Collected data:
____________

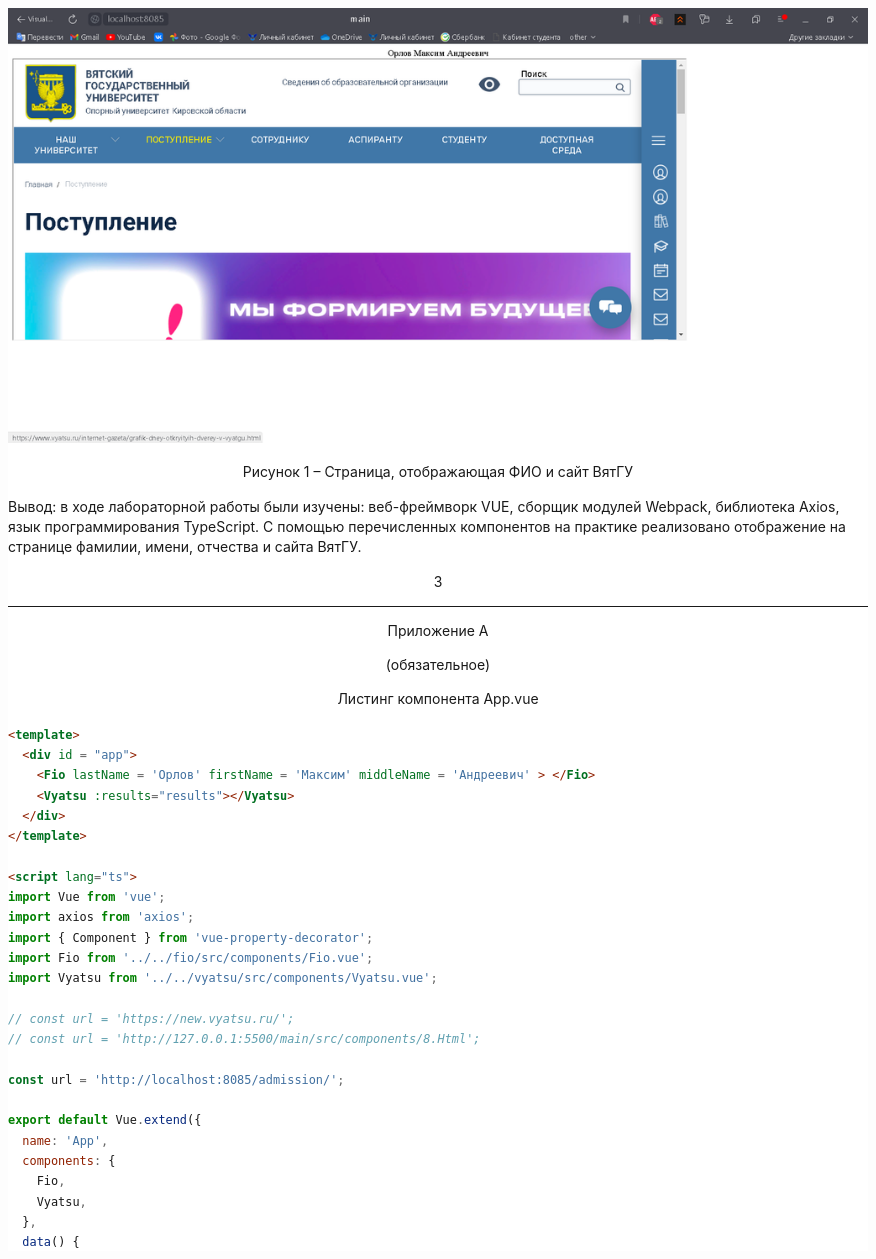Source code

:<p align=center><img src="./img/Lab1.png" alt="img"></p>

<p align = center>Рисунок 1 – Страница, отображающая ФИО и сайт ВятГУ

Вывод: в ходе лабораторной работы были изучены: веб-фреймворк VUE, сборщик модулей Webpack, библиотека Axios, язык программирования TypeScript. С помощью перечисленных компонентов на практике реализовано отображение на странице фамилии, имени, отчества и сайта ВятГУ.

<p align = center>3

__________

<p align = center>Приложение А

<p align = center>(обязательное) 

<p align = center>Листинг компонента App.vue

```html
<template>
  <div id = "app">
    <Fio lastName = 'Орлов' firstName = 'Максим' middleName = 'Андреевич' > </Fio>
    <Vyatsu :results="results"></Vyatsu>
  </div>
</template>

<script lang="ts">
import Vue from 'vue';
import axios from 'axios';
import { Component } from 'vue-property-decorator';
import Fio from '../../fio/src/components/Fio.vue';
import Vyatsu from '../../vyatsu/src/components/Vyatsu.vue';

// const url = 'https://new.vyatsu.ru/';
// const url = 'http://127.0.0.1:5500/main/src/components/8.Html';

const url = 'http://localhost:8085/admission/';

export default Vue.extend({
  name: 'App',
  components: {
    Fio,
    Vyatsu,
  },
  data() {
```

____________

- **WHAT IS EXPECTED**
Whenever the word "from" shows up in a line of the entries, list that line.

- **TASK ANSWER**
import Vue from 'vue';
import axios from 'axios';
import { Component } from 'vue-property-decorator';
import Fio from '../../fio/src/components/Fio.vue';
import Vyatsu from '../../vyatsu/src/components/Vyatsu.vue';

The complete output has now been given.